Russia is “a state nation” more than a nation-state. The state looms large in education, healthcare, media, transport, business, and, of course, politics. Political discussions rotate around the state, its functions, its attributes, and its role in the economy. Pro-government media hail the state, opposition politicians and commentators lambast it.
It is in the language too: the word gosudarstvo (state) is used much more frequently than the words for “society,” “citizen,” or even “government,” according to a Frequency Dictionary of the Russian Language.
The state, being what it is in Russia, a living creature with aspirations and idiosyncrasies of its own, may start saving itself, rather than saving the nation.
Despite being so important, it is not a well-defined concept: to a Russian speaker, the “state” feels larger than just a political apparatus or the administrative bureaucracy running it. It is a superior actor, an almost Hobbesian creature that has its aspirations and idiosyncrasies—distinct from those expressed by your average individual citizen.
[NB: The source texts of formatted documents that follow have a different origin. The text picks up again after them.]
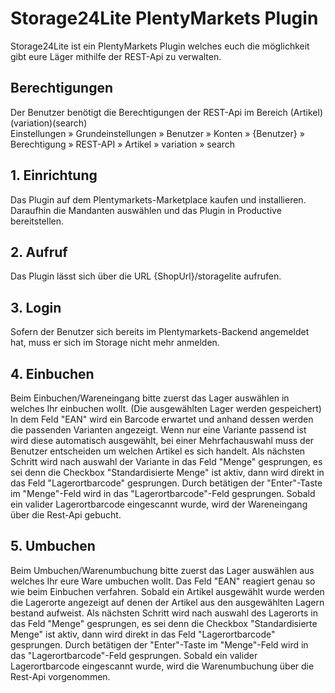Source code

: # Storage24Lite PlentyMarkets Plugin

Storage24Lite ist ein PlentyMarkets Plugin welches euch die möglichkeit gibt eure Läger mithilfe der REST-Api zu verwalten.

## Berechtigungen

<div class='alert alert-warning' role='alert'>
    Der Benutzer benötigt die Berechtigungen der REST-Api im Bereich (Artikel)(variation)(search)
</div>
Einstellungen » Grundeinstellungen » Benutzer » Konten » {Benutzer} » Berechtigung » REST-API » Artikel » variation » search

## 1. Einrichtung

Das Plugin auf dem Plentymarkets-Marketplace kaufen und installieren. Daraufhin die Mandanten auswählen und das Plugin in Productive bereitstellen.

## 2. Aufruf

Das Plugin lässt sich über die URL {ShopUrl}/storagelite aufrufen.

## 3. Login

Sofern der Benutzer sich bereits im Plentymarkets-Backend angemeldet hat, muss er sich im Storage nicht mehr anmelden.

## 4. Einbuchen

Beim Einbuchen/Wareneingang bitte zuerst das Lager auswählen in welches Ihr einbuchen wollt. (Die ausgewählten Lager werden gespeichert)
In dem Feld "EAN" wird ein Barcode erwartet und anhand dessen werden die passenden Varianten angezeigt.
Wenn nur eine Variante passend ist wird diese automatisch ausgewählt, bei einer Mehrfachauswahl muss der Benutzer entscheiden um welchen Artikel es sich handelt.
Als nächsten Schritt wird nach auswahl der Variante in das Feld "Menge" gesprungen, es sei denn die Checkbox "Standardisierte Menge" ist aktiv, dann wird direkt in das Feld "Lagerortbarcode" gesprungen. Durch betätigen der "Enter"-Taste im "Menge"-Feld wird in das "Lagerortbarcode"-Feld gesprungen.
Sobald ein valider Lagerortbarcode eingescannt wurde, wird der Wareneingang über die Rest-Api gebucht.

## 5. Umbuchen

Beim Umbuchen/Warenumbuchung bitte zuerst das Lager auswählen aus welches Ihr eure Ware umbuchen wollt.
Das Feld "EAN" reagiert genau so wie beim Einbuchen verfahren. Sobald ein Artikel ausgewählt wurde werden die Lagerorte angezeigt auf denen der Artikel aus den ausgewählten Lagern bestand aufweist. Als nächsten Schritt wird nach auswahl des Lagerorts in das Feld "Menge" gesprungen, es sei denn die Checkbox "Standardisierte Menge" ist aktiv, dann wird direkt in das Feld "Lagerortbarcode" gesprungen. Durch betätigen der "Enter"-Taste im "Menge"-Feld wird in das "Lagerortbarcode"-Feld gesprungen.
Sobald ein valider Lagerortbarcode eingescannt wurde, wird die Warenumbuchung über die Rest-Api vorgenommen.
The state has been the protagonist of the Putin years. Both the Kremlin and Russian society at large agreed in seeing a strong state as a cure to all of Russia’s ills. Under Putin’s tutelage, the state has built up its administrative capacity, consolidated political and economic control, and has been, all in all, a big winner. It was also the biggest beneficiary of a decade-long bonanza of record-high prices for oil, gas, and metals, Russia’s primary export commodities.
But it is about to dawn on the Russian public that the state, which was seen as a solution under favorable market conditions, may become a problem under adverse conditions. The state, being what it is in Russia, a living creature with aspirations and idiosyncrasies of its own, may start saving itself, rather than saving the nation.
While the state was expanding, the economy was showing a more complicated dynamic. The oil windfall had two peaks: the first happened between 2004 and 2008, the second between 2010 and 2013. Russia entered the first wave of high-price oil when its oil sector was predominantly private, but by the time the second wave came about, two-thirds of the oil export revenues were accrued by state-owned companies. The second instance of the oil boom brought in almost $2 trillion in revenue as opposed to the first instance’s $1.5 trillion, and yet economic growth was much better under the first wave than under the second, analyst Kirill Rogov pointed out in 2014.
The Russian economy grew 7.1 percent, on average, between 2004 and 2008 and only 3.4 percent, on average, between 2010 and 2013. The economy’s response to an influx of petrodollars was significantly muted by the time the state had consolidated power and oil assets (including those formerly owned by Yukos) under its ownership and management.
The state was also taking up more and more responsibility for social entitlements. This was motivated by political struggle. If the Kremlin wanted to be at the top of its game, it needed to raise pensions, salaries, and social benefits, in order to prevent the social agenda from being taken over by an opposition. The protests of 2011 and 2012 that specifically addressed the quality of Russia’s public institutions only put additional pressure on the Kremlin in that respect: Putin could not change the quality of his state (or did not want to), but he could afford to be generous with money.
Expenditure of Russia’s budget system has gone up from 31 percent in mid-2000s to 38 percent more recently. Apart from the social spending, the military and security services were the primary beneficiaries of the Kremlin’s spending spree. On top of taking over oil assets, the Kremlin has created a number of state-owned industrial conglomerates and, by quiet attrition, became a dominant force in banking. The state sector comprises, according the IMF, more than 70 percent of the Russian economy. State-owned enterprises take up 80 percent of the country’s top-ten firms’ shareholder capital.
Many Russians are dependent on the state in one way or another. About 14 million people are employed by schools, hospitals, universities, and other organizations directly funded by the state budget. If we add state-owned companies and the 40 million retirees, we would see that more than half of the entire Russian population depends on the state for its income, wrote Kirill Rogov in a recent opinion piece.
It has never occurred to the Kremlin that a day may come when its smoothly running state machine would have nothing to redistribute.
The state machine developed under Putin was supposed to be a just and reliable mechanism to redistribute windfall revenue (the extent to which it succeeded is another question). It has never occurred to the Kremlin that a day may come when its smoothly running state machine would have nothing to redistribute. Huge industrial assets, failing banks, and enormous social entitlements become liabilities as soon as your main source of income, oil, goes into free fall.
Russia’s current crisis is fundamentally different from those of 1998 and 2008, which most Russians remember well. The country that went through these crises was a chaotic and rapidly developing Russia, a Russia that was eager to join the broader world. But the Russia that is in crisis today is a very different country. It has chosen political, not economic, expansion and it has ruined its relations with everybody in its immediate vicinity. Its state is obsolete and unable to be a force for modernization.
It became clear long ago that the bigger the state became, the worse Russia performed economically. The next step for the Russian public is to recognize that the Russian state, in its current shape and form, cannot be a solution to the crisis because it is what has caused the crisis.
The opinions expressed here are solely those of the author.